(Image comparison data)
BEGIN
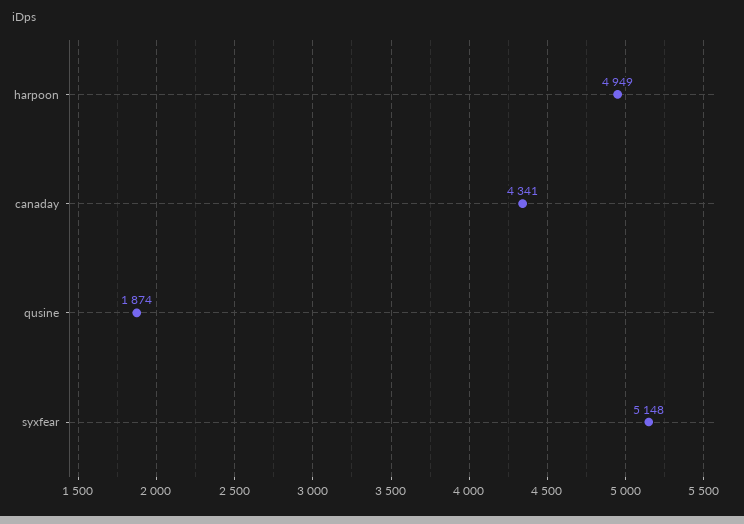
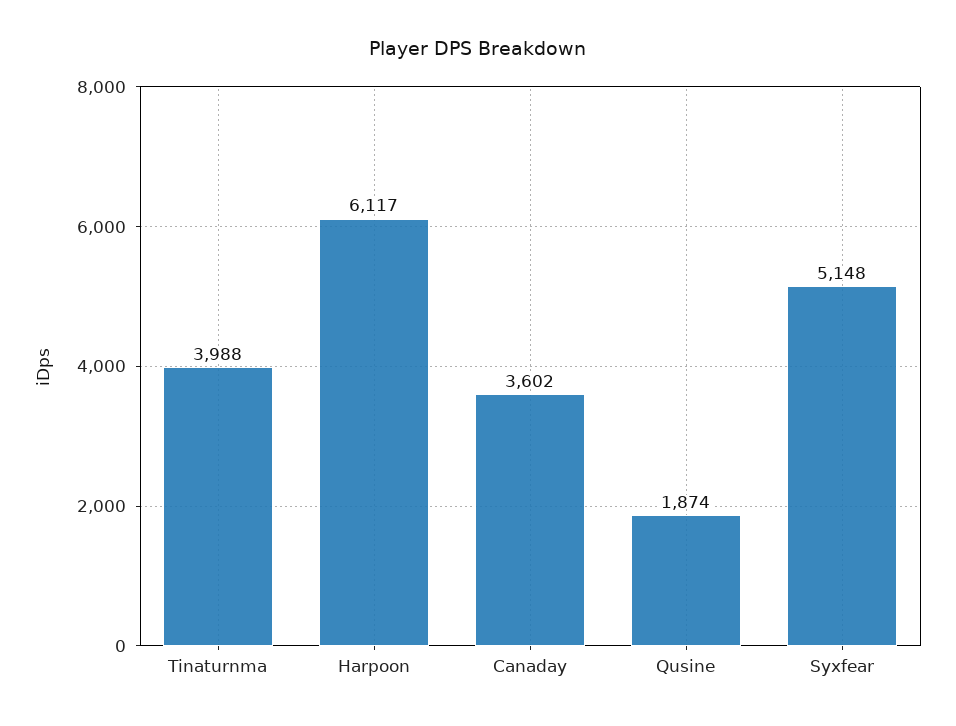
  {
-   "harpoon": 4949,
+   "harpoon": 6117,
-   "canaday": 4341,
+   "canaday": 3602,
    "qusine": 1874,
-   "syxfear": 5148
+   "syxfear": 5148,
+   "Tinaturnma": 3988
  }

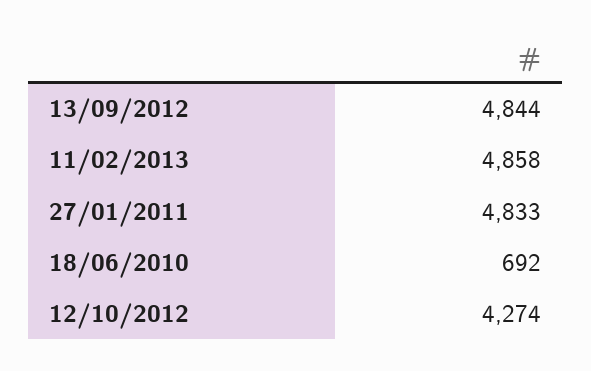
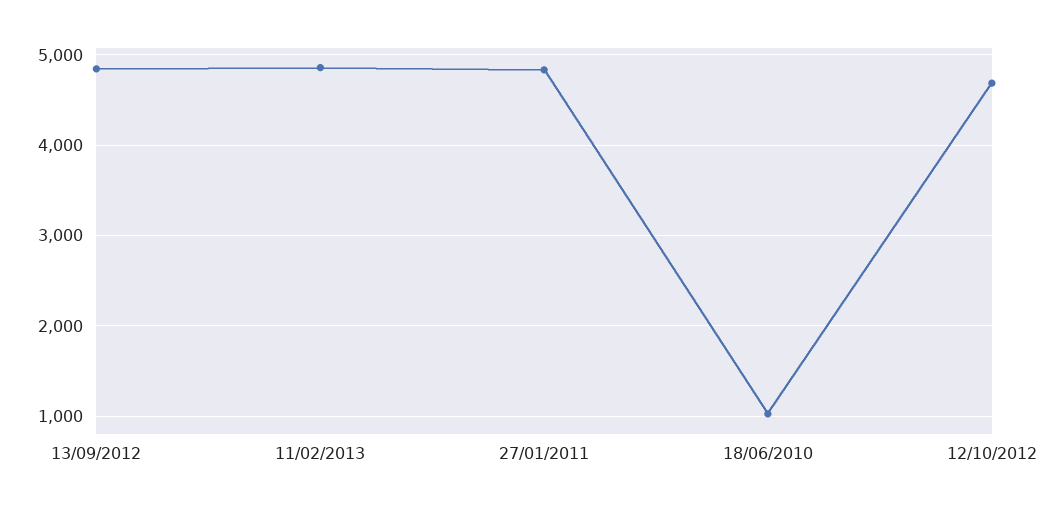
  {
    "13/09/2012": 4844,
    "11/02/2013": 4858,
    "27/01/2011": 4833,
-   "18/06/2010": 692,
+   "18/06/2010": 1000,
-   "12/10/2012": 4274
+   "12/10/2012": 4700
  }

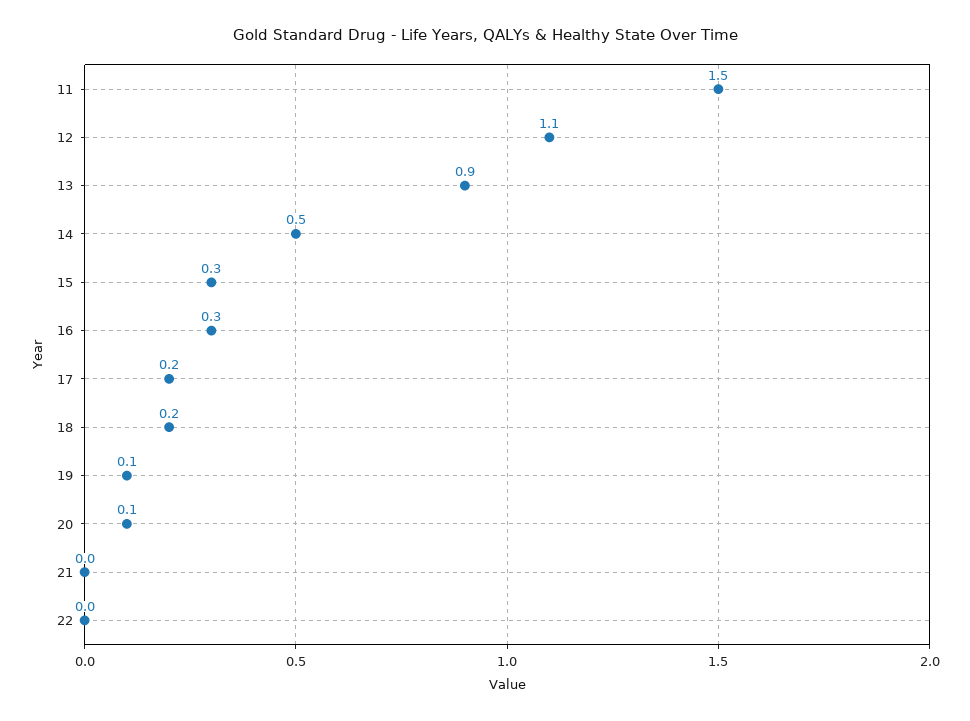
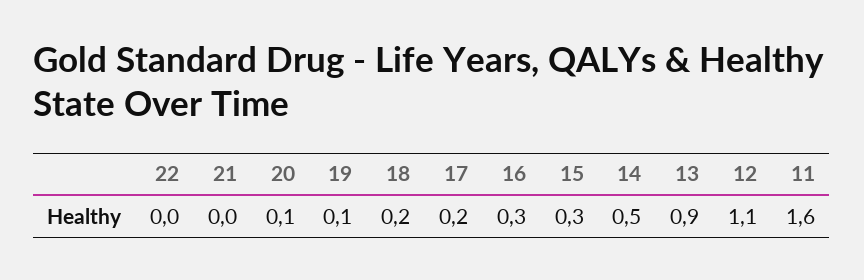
  {
-   "11": 1.5,
+   "11": 1.6,
    "12": 1.1,
    "13": 0.9,
    "14": 0.5,
    "15": 0.3,
    "16": 0.3,
    "17": 0.2,
    "18": 0.2,
    "19": 0.1,
    "20": 0.1,
    "21": 0,
    "22": 0
  }

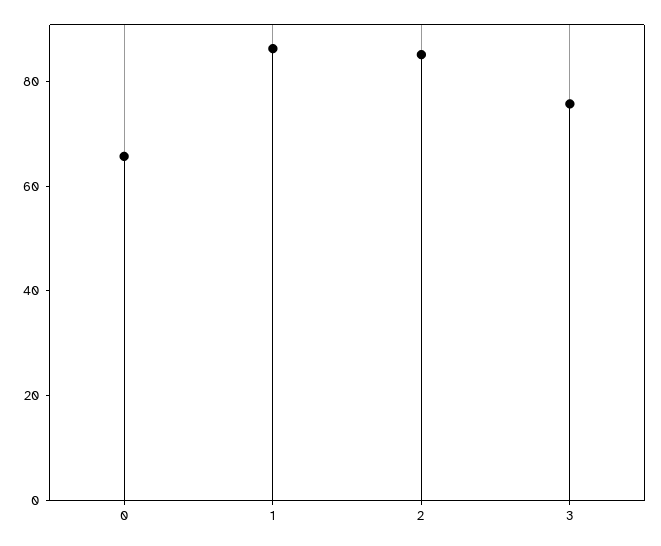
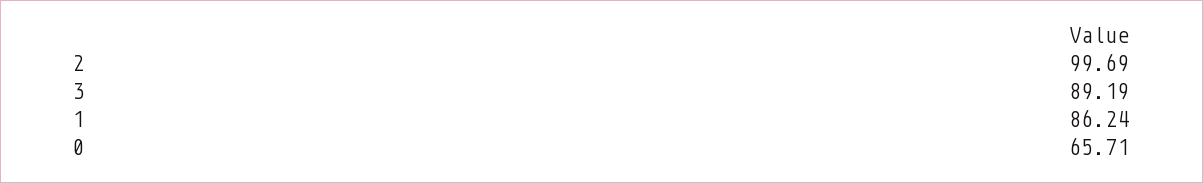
  {
    "0": 65.71,
    "1": 86.24,
-   "2": 85,
+   "2": 99.69,
-   "3": 75
+   "3": 89.19
  }

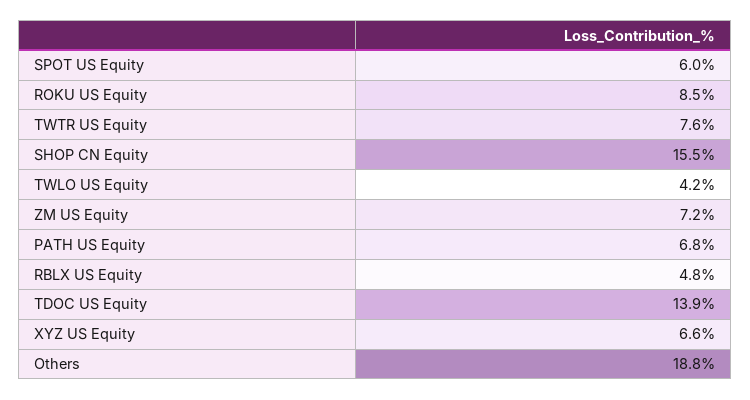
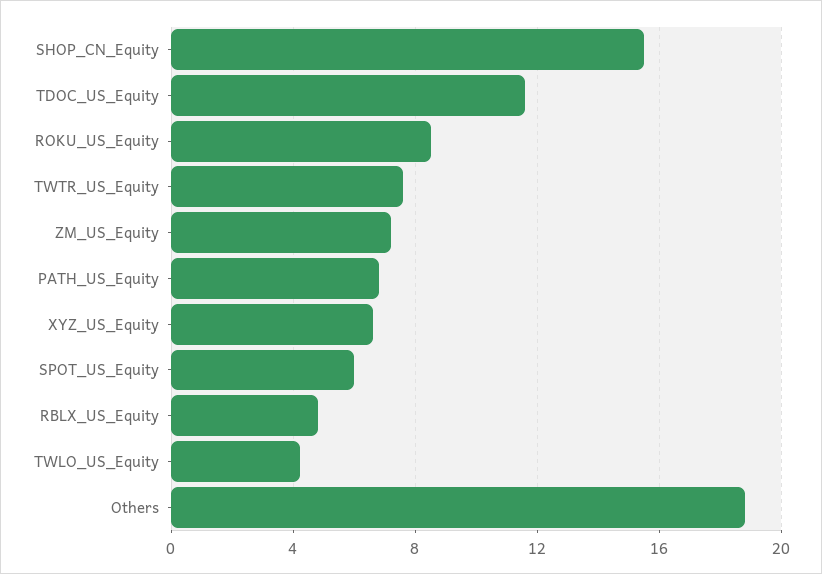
  {
    "SPOT US Equity": 6,
    "ROKU US Equity": 8.5,
    "TWTR US Equity": 7.6,
    "SHOP CN Equity": 15.5,
    "TWLO US Equity": 4.2,
    "ZM US Equity": 7.2,
    "PATH US Equity": 6.8,
    "RBLX US Equity": 4.8,
-   "TDOC US Equity": 13.9,
+   "TDOC US Equity": 11.5,
    "XYZ US Equity": 6.6,
    "Others": 18.8
  }

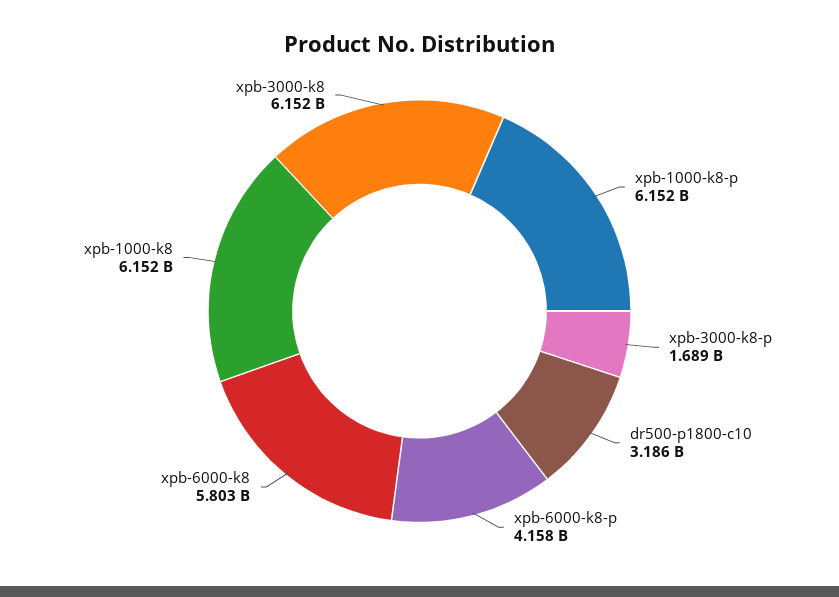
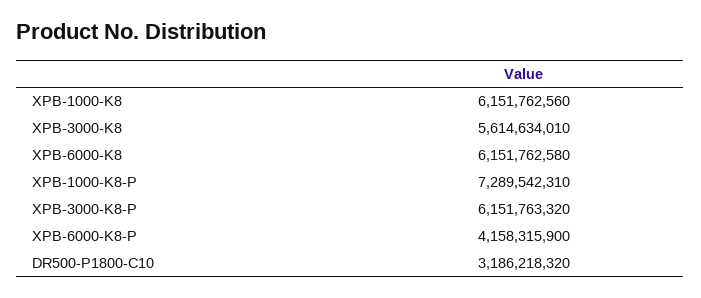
  {
-   "xpb-1000-k8-p": 6152000000,
+   "xpb-1000-k8-p": 7289542310,
-   "xpb-3000-k8-p": 1689000000,
+   "xpb-3000-k8-p": 6151763320,
    "dr500-p1800-c10": 3186218320,
    "xpb-6000-k8-p": 4158315900,
-   "xpb-6000-k8": 5803000000,
+   "xpb-6000-k8": 6151762580,
    "xpb-1000-k8": 6151762560,
-   "xpb-3000-k8": 6152000000
+   "xpb-3000-k8": 5614634010
  }

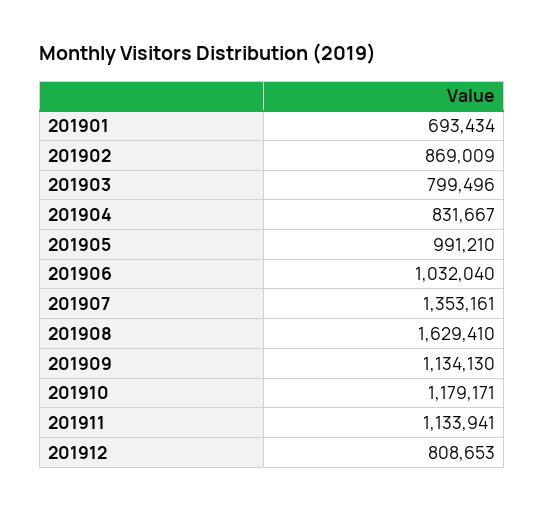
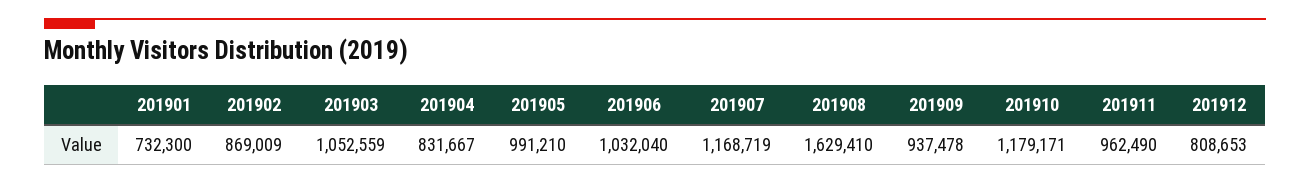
  {
-   "201901": 693434,
+   "201901": 732300,
    "201902": 869009,
-   "201903": 799496,
+   "201903": 1052559,
    "201904": 831667,
    "201905": 991210,
    "201906": 1032040,
-   "201907": 1353161,
+   "201907": 1168719,
    "201908": 1629410,
-   "201909": 1134130,
+   "201909": 937478,
    "201910": 1179171,
-   "201911": 1133941,
+   "201911": 962490,
    "201912": 808653
  }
END
From the first line above to the last, reproduce the records exactly but without the pictures.

  {
-   "harpoon": 4949,
+   "harpoon": 6117,
-   "canaday": 4341,
+   "canaday": 3602,
    "qusine": 1874,
-   "syxfear": 5148
+   "syxfear": 5148,
+   "Tinaturnma": 3988
  }

  {
    "13/09/2012": 4844,
    "11/02/2013": 4858,
    "27/01/2011": 4833,
-   "18/06/2010": 692,
+   "18/06/2010": 1000,
-   "12/10/2012": 4274
+   "12/10/2012": 4700
  }

  {
-   "11": 1.5,
+   "11": 1.6,
    "12": 1.1,
    "13": 0.9,
    "14": 0.5,
    "15": 0.3,
    "16": 0.3,
    "17": 0.2,
    "18": 0.2,
    "19": 0.1,
    "20": 0.1,
    "21": 0,
    "22": 0
  }

  {
    "0": 65.71,
    "1": 86.24,
-   "2": 85,
+   "2": 99.69,
-   "3": 75
+   "3": 89.19
  }

  {
    "SPOT US Equity": 6,
    "ROKU US Equity": 8.5,
    "TWTR US Equity": 7.6,
    "SHOP CN Equity": 15.5,
    "TWLO US Equity": 4.2,
    "ZM US Equity": 7.2,
    "PATH US Equity": 6.8,
    "RBLX US Equity": 4.8,
-   "TDOC US Equity": 13.9,
+   "TDOC US Equity": 11.5,
    "XYZ US Equity": 6.6,
    "Others": 18.8
  }

  {
-   "xpb-1000-k8-p": 6152000000,
+   "xpb-1000-k8-p": 7289542310,
-   "xpb-3000-k8-p": 1689000000,
+   "xpb-3000-k8-p": 6151763320,
    "dr500-p1800-c10": 3186218320,
    "xpb-6000-k8-p": 4158315900,
-   "xpb-6000-k8": 5803000000,
+   "xpb-6000-k8": 6151762580,
    "xpb-1000-k8": 6151762560,
-   "xpb-3000-k8": 6152000000
+   "xpb-3000-k8": 5614634010
  }

  {
-   "201901": 693434,
+   "201901": 732300,
    "201902": 869009,
-   "201903": 799496,
+   "201903": 1052559,
    "201904": 831667,
    "201905": 991210,
    "201906": 1032040,
-   "201907": 1353161,
+   "201907": 1168719,
    "201908": 1629410,
-   "201909": 1134130,
+   "201909": 937478,
    "201910": 1179171,
-   "201911": 1133941,
+   "201911": 962490,
    "201912": 808653
  }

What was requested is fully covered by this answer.